Exercise objective:
What you write must match, character for character, the lines from the one with "Calcifications, morphology amorphous, distribution" down to the one with "Structures marked on this image (expert" in the listing below, minus its pictures.

Data for analysis:

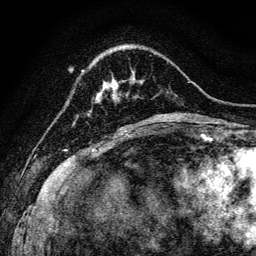
Breast MRI, one axial slice. Slice 28 of 128 in the series (ordered by position). Cropped to one breast. Dynamic contrast-enhanced series, time point 2 of 6 at this slice position (early post-contrast). 3 T. TE 4.7 ms, TR 9 ms. 1.2 mm slice thickness. 256 × 256 image matrix. Female patient.
Structures marked on this image (semi-automatic segmentation, software-assisted and operator-edited):
- enhancing-tissue mask used for the functional tumour volume (all voxels passing the contrast-enhancement thresholds inside the analysis volume; usually the tumour): box from (x=113, y=80) to (x=116, y=97) px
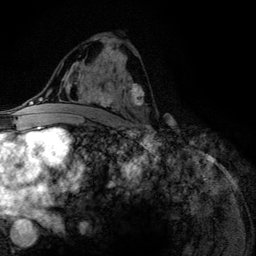
Breast MRI (dynamic contrast-enhanced), one axial slice; position 69 of 134 along the scan axis; cropped to one breast; dynamic contrast-enhanced series, time point 2 of 6 at this slice position (early post-contrast); 3 T; TE 4.2 ms, TR 7.9 ms; 256 × 256 image matrix, field of view 170 × 170 mm. Female patient.
Structures marked on this image (semi-automatic segmentation, software-assisted and operator-edited):
- enhancing-tissue mask used for the functional tumour volume (all voxels passing the contrast-enhancement thresholds inside the analysis volume; usually the tumour): bounding box [x1, y1, x2, y2] px = [75, 47, 144, 106]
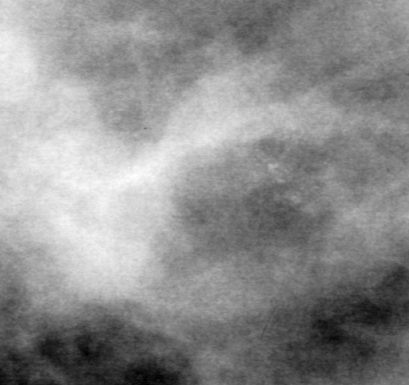
Cropped region of a digitized screen-film mammogram centred on a radiologist-marked abnormality, left breast, MLO view.
Calcifications, morphology amorphous, distribution clustered; BI-RADS assessment category 4; subtlety rating 2 on a 1 (subtle) to 5 (obvious) scale; pathology result (as recorded, not read from the image): benign.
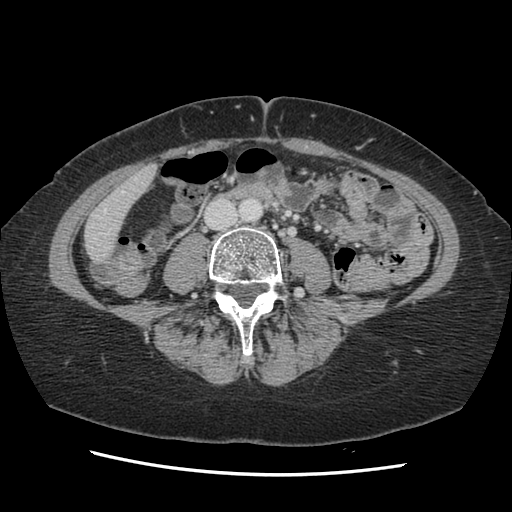
Contrast-enhanced abdominal CT, one axial slice. Slice 21 of 141 in the series (ordered by position). Soft-tissue window (W 400 / L 40 HU). 512 × 512 image matrix. From the clinical record (not read from this slice): patient: male, age 63 years at operation; diagnosis: colorectal cancer liver metastases, imaged before liver resection; multiple liver metastases: no; largest metastasis: 2.4 cm; disease in both lobes: no.
Structures marked on this image (expert manual segmentation):
- hepatic veins: bounding box (x1, y1, x2, y2) in pixels: (104, 209, 107, 212)
- liver: (85, 167, 155, 260)
- planned liver remnant (the part of the liver to remain after resection): (85, 168, 155, 260)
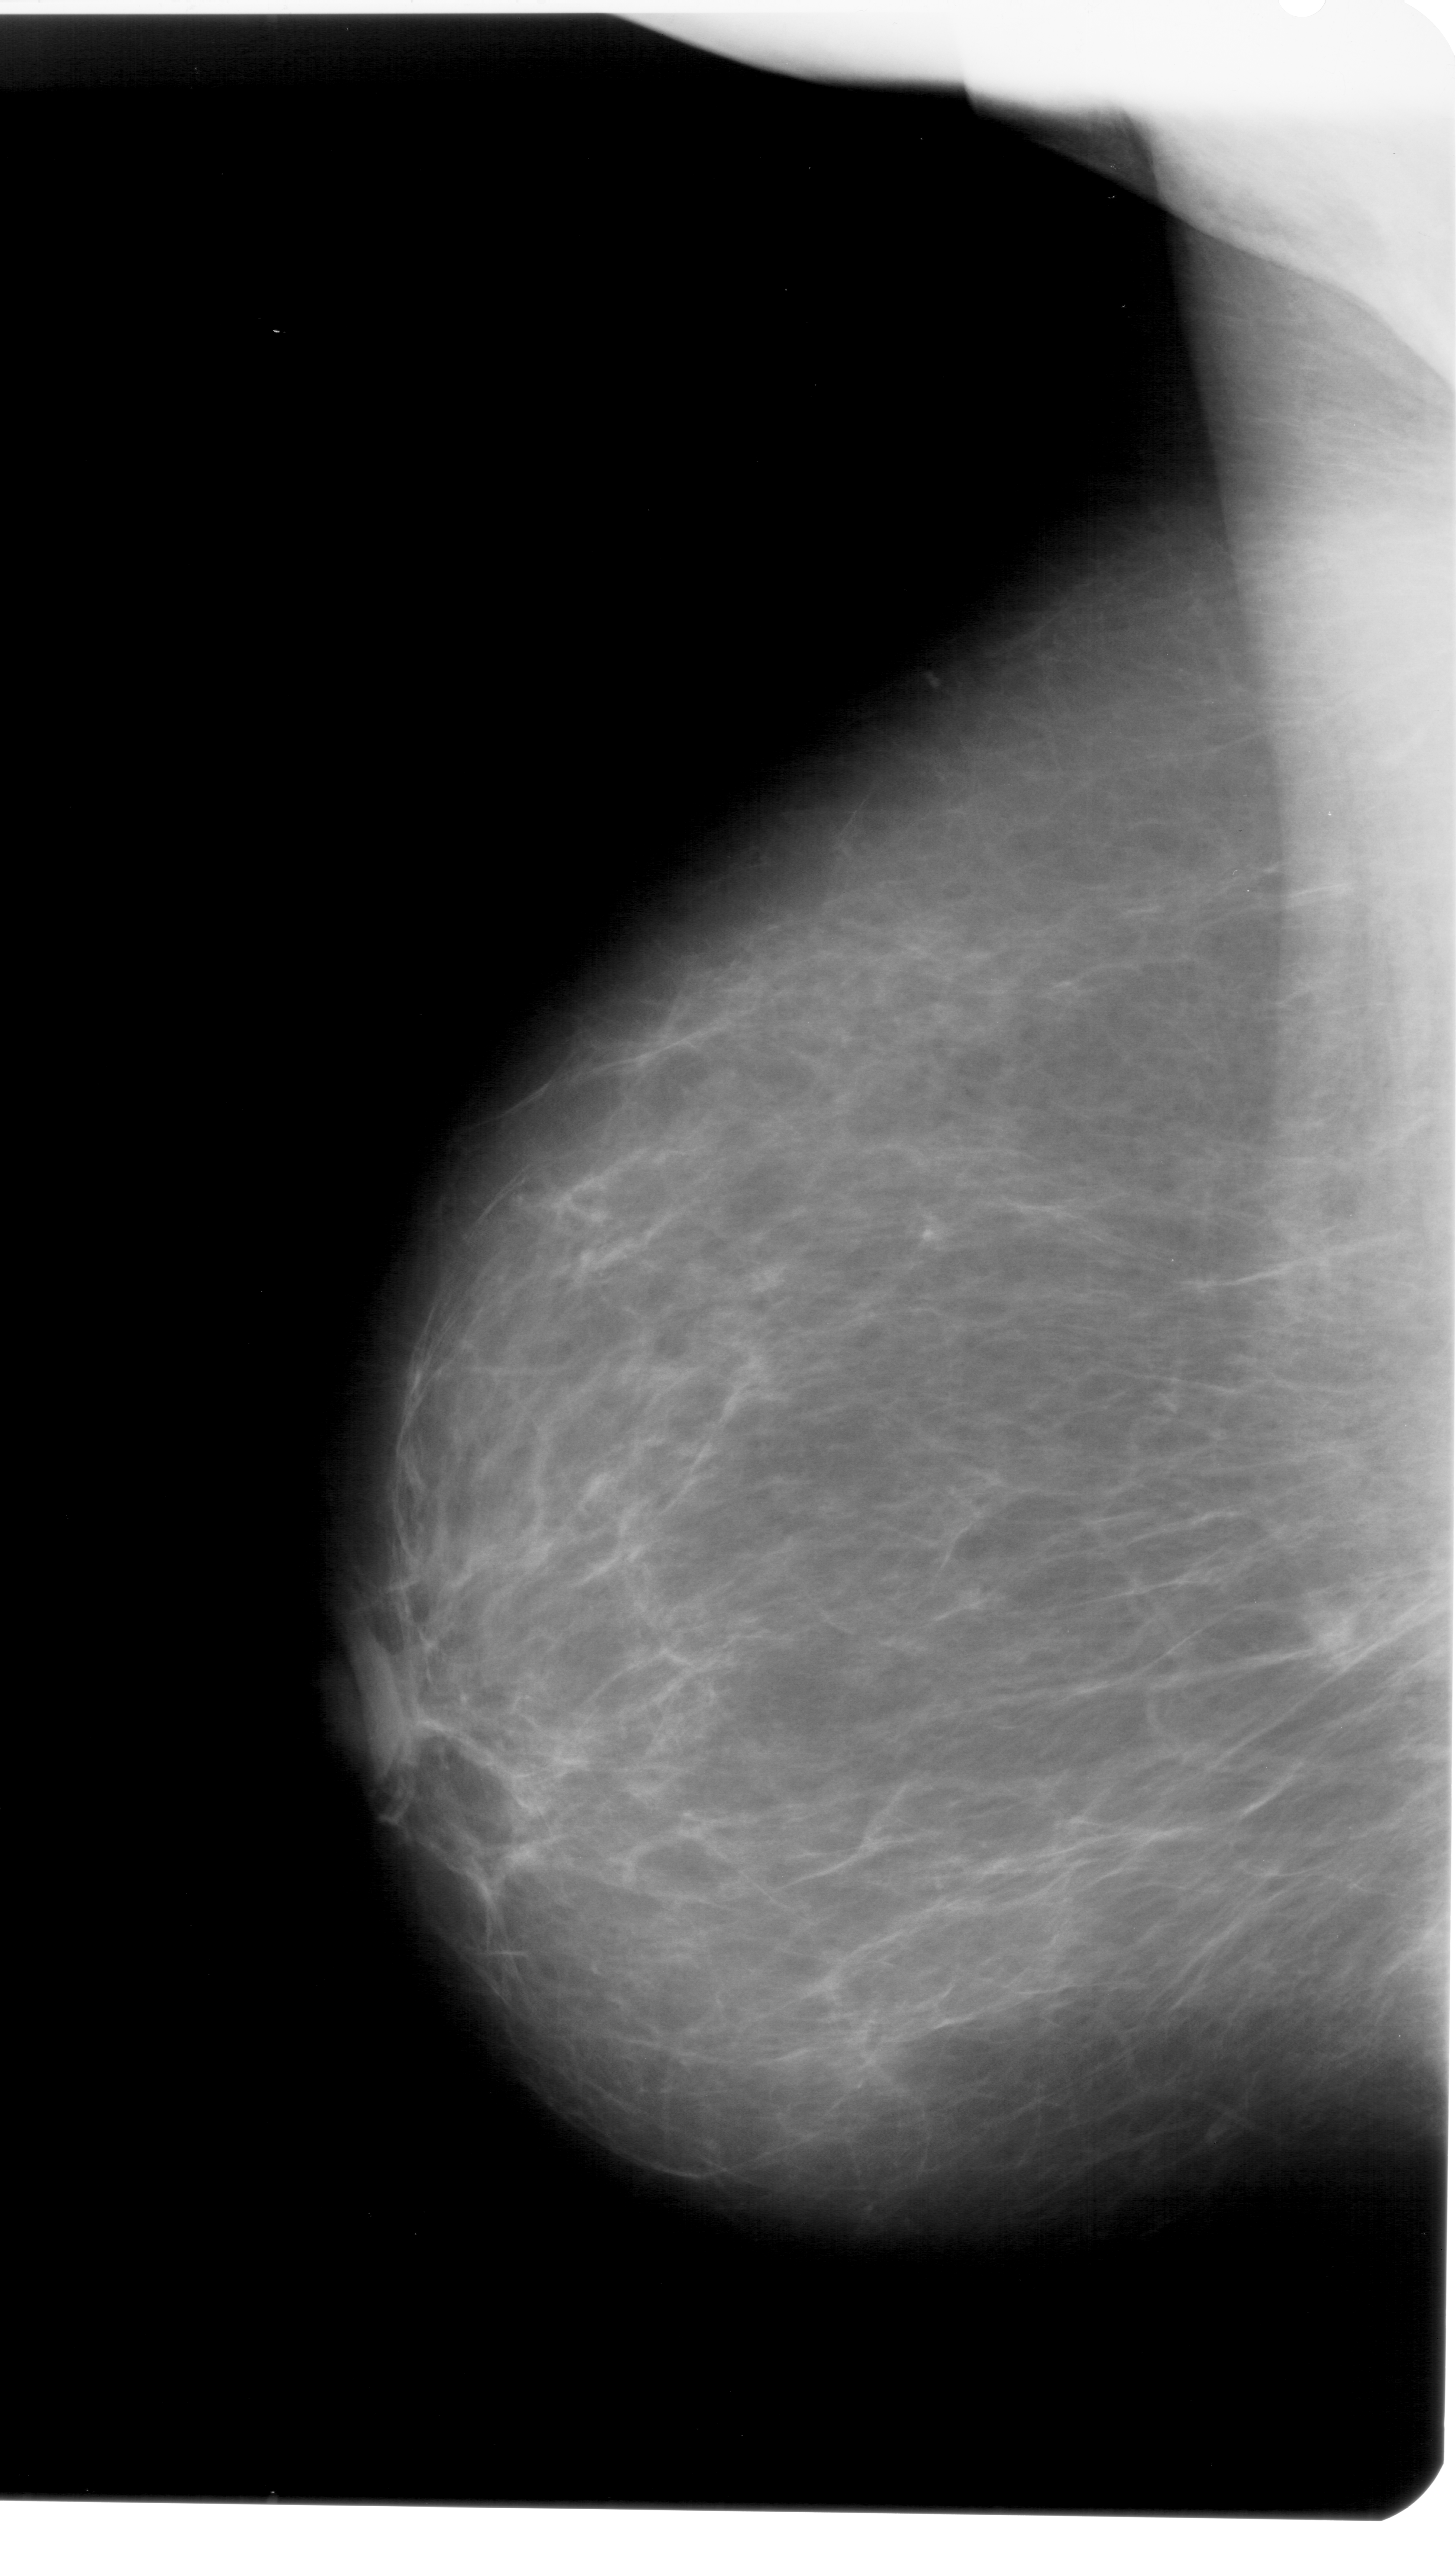
Mammogram (digitized film); left breast; mediolateral oblique (MLO) view; BI-RADS breast density category 2 (scale 1–4).
- Marked abnormality: mass, shape oval, margins ill defined; BI-RADS assessment category 5; subtlety rating 3 on a 1 (subtle) to 5 (obvious) scale; pathology (as recorded): malignant.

Task solution:
Calcifications, morphology amorphous, distribution clustered; BI-RADS assessment category 4; subtlety rating 2 on a 1 (subtle) to 5 (obvious) scale; pathology result (as recorded, not read from the image): benign.
Contrast-enhanced abdominal CT, one axial slice. Slice 21 of 141 in the series (ordered by position). Soft-tissue window (W 400 / L 40 HU). 512 × 512 image matrix. From the clinical record (not read from this slice): patient: male, age 63 years at operation; diagnosis: colorectal cancer liver metastases, imaged before liver resection; multiple liver metastases: no; largest metastasis: 2.4 cm; disease in both lobes: no.
Structures marked on this image (expert manual segmentation):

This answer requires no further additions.